Hey guys, what are the best ORMs to use with types...
# general
l
Hey guys, what are the best ORMs to use with typescript? Specifically because of the startup time, latency etc. There are number of reports that prisma is significantly slower on lambda, sequelize doesn't work well as per their docs... Not sure what is the best option here
t
what database are you using?
we strongly recommend kysely - it's not an ORM it's a query builder which imo is the right choice we added support for RDS data api so it doesn't need long lived connections
l
I'm experimenting with cockroach serverless atm
t
it works well with things like planetscale as well which can support a high number of connections
do you really need cockroach's global consistency? if not I'd strongly suggest planetscale if you're not doing RDS
l
Honestly, I prefer the pricing model of cockroach
thats the only reason
t
RDS serverless and planetscale both have serverless pricing
cockroachdb is really slow relatively and only worth it if you need the master-master replication across multiple regions
l
I didn't know about the performance impact tbh
I experimented with planetscale, but their "rows read" could quickly get away from you if not careful
r
I use
knex
+
Objection.js
. Knex is battle tested and Objection.js's Typescript support is a little confusing to me, but once it is set it up it works great for relational queries. Both have great docs as well.
are you the authors of
kysely
?
t
no we're not but we work closely with the author: https://github.com/koskimas/kysely
he wrote objection.js
we wrote the data-api integration
l
@Roberto Novelo What db are you using?
r
I’ll give it a run and see how it goes, I like that
kysely
integrates to the RDS construct. You guys are everywhere, kudos!!

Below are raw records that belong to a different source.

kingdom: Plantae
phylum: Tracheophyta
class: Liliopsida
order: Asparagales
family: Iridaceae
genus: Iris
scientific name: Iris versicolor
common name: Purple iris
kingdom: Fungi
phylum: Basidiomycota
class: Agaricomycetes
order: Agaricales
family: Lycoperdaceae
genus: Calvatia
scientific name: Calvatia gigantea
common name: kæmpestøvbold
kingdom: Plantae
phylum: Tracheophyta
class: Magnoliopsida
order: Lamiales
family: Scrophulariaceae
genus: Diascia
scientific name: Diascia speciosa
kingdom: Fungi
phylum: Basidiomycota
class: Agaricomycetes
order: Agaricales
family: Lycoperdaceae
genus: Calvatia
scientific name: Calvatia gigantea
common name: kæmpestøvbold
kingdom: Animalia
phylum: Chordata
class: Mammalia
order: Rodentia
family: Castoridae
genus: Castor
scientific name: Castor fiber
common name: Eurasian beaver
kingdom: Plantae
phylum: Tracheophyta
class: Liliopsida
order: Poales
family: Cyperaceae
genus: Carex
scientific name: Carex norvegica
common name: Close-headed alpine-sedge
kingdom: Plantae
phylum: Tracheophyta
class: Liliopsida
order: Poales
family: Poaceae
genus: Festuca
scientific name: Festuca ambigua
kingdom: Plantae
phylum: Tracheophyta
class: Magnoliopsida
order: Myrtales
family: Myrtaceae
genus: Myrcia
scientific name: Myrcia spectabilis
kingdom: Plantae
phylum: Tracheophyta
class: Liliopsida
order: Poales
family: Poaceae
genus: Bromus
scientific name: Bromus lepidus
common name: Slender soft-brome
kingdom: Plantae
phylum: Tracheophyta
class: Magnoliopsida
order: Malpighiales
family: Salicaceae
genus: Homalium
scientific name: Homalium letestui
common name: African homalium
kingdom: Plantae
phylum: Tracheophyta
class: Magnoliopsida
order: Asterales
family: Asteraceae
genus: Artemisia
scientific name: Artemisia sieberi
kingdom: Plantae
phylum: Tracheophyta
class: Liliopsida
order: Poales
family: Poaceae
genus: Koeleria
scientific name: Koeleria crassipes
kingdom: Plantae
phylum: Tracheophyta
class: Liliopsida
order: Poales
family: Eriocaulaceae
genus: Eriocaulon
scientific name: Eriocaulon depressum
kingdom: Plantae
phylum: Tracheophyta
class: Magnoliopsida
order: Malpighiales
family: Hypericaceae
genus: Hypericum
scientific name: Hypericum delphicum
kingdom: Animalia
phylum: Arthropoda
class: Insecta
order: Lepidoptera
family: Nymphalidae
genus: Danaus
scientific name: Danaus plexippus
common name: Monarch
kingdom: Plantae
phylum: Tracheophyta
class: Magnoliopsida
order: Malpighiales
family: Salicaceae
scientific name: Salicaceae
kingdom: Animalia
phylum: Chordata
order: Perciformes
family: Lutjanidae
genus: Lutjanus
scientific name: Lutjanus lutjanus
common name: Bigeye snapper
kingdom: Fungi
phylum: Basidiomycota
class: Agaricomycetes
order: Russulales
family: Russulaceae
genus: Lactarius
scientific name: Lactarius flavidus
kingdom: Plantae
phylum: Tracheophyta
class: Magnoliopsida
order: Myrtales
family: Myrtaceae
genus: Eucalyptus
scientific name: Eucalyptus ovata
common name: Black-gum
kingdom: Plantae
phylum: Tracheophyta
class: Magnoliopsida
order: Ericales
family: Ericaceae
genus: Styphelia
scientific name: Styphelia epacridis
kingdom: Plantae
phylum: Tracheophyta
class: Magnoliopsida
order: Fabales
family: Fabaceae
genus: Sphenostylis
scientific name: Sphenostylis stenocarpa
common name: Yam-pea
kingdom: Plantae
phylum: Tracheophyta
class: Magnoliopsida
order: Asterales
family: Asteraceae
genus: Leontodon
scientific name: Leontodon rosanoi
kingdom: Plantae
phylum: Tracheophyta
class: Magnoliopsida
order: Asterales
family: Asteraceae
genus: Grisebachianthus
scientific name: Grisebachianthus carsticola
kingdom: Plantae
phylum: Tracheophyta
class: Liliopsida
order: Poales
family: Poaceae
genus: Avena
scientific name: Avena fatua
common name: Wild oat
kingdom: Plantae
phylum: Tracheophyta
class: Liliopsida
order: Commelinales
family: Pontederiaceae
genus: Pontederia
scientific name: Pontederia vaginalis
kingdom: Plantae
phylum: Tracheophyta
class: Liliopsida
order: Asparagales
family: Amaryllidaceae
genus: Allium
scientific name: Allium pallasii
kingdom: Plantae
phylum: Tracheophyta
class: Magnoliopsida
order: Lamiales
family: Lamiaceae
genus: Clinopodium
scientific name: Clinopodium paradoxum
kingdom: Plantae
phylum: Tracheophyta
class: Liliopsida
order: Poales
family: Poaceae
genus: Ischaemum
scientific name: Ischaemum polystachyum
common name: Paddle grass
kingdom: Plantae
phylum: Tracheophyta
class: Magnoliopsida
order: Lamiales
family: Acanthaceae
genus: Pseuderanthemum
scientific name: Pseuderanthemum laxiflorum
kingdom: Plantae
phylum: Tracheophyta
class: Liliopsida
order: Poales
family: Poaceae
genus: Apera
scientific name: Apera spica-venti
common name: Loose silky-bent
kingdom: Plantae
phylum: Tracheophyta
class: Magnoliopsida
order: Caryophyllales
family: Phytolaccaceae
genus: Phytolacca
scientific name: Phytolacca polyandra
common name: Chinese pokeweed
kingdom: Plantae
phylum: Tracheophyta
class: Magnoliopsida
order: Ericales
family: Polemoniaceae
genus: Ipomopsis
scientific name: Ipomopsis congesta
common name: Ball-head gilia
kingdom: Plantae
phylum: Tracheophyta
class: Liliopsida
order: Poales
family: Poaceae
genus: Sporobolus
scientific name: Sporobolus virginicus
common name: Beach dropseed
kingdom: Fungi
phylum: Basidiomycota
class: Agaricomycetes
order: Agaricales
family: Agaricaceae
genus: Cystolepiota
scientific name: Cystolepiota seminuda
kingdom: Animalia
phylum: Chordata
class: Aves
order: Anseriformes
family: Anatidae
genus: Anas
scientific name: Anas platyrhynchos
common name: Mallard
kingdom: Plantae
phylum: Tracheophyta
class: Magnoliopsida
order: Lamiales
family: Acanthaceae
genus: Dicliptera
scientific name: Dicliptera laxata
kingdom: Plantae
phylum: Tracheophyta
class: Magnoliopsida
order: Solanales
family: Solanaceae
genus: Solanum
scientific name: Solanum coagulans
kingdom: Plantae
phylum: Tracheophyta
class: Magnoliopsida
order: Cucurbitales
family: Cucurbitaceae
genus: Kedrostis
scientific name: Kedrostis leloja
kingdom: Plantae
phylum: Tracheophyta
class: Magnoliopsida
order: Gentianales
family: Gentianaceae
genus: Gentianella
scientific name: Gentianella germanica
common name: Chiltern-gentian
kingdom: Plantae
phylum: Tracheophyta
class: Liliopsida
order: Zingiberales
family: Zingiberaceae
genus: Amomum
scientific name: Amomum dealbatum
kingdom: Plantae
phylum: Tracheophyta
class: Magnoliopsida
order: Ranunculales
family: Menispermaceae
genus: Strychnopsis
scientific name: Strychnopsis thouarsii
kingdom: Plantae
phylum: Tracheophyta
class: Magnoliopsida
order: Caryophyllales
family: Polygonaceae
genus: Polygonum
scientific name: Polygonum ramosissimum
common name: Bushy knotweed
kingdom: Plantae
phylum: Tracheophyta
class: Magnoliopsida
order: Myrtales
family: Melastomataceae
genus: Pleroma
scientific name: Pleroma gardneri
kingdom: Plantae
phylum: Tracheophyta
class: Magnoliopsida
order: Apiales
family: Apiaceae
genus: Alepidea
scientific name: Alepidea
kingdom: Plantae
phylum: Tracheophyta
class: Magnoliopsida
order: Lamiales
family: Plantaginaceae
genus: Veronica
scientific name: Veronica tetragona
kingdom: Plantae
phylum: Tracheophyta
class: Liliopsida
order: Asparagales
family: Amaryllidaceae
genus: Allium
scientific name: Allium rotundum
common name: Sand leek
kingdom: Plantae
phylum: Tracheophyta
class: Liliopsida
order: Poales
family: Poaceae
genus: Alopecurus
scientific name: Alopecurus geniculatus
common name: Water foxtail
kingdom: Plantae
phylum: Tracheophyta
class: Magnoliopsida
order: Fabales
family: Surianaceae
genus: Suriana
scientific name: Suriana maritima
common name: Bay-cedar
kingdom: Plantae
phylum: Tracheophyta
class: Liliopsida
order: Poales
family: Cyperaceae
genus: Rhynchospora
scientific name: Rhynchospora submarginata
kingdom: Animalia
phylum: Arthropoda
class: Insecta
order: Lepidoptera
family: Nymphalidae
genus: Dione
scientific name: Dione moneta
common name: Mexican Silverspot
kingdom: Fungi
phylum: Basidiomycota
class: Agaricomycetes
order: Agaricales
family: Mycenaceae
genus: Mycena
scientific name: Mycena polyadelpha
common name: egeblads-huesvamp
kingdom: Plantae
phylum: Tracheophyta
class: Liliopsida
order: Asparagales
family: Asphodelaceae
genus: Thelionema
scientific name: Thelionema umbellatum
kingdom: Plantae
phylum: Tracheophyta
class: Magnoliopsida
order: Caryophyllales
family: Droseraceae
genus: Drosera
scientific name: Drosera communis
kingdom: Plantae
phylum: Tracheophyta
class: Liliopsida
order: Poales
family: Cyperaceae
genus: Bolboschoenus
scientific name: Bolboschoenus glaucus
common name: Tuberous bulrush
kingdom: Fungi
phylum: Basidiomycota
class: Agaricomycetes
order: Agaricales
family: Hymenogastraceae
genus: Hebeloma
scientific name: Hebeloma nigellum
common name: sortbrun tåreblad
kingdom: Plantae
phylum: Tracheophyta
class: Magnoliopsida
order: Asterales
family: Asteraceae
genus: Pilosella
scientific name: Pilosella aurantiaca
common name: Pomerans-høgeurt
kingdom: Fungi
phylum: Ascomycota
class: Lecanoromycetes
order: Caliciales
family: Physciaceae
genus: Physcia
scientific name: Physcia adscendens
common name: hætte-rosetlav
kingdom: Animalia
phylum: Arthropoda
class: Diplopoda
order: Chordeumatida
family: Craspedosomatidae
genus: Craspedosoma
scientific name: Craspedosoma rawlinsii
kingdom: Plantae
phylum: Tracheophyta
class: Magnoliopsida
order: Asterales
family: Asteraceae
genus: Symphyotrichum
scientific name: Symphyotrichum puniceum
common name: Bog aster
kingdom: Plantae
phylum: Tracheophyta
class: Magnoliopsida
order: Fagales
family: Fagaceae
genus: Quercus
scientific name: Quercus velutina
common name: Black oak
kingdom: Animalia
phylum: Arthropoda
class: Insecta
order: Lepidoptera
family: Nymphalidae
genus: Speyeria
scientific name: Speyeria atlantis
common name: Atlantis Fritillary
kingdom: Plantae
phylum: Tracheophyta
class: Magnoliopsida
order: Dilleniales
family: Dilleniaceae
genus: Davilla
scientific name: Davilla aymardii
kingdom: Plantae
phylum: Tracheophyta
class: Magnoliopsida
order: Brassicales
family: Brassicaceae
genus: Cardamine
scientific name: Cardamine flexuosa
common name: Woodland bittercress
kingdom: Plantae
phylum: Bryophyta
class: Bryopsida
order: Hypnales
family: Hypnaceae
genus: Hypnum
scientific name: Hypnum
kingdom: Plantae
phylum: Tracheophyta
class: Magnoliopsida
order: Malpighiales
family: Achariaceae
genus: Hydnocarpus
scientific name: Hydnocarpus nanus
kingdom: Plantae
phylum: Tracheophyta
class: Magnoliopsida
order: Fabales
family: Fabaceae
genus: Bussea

@Luka Isailovic I use rds aurora + postgres, with the data-api as well~
s
Are you using aurora serverless @Roberto Novelo?
I got really excited by aurora serverless, but then I kept reading that it wasn't recommended for applications with frequent reads
interested to hear real world experiences though
r
I have run it with some crazy a$$ workloads and it has worked just fine. Of course it will always depend on your queries performance IMHO!
s
So hard to analyse the scale at which Amazon docs mean
Ta for the info.
Might honestly need to try and take it for a spin.
r
yeah, fwiw that only speaks about reducing capacity down to zero, maybe they could do some rephrasing there.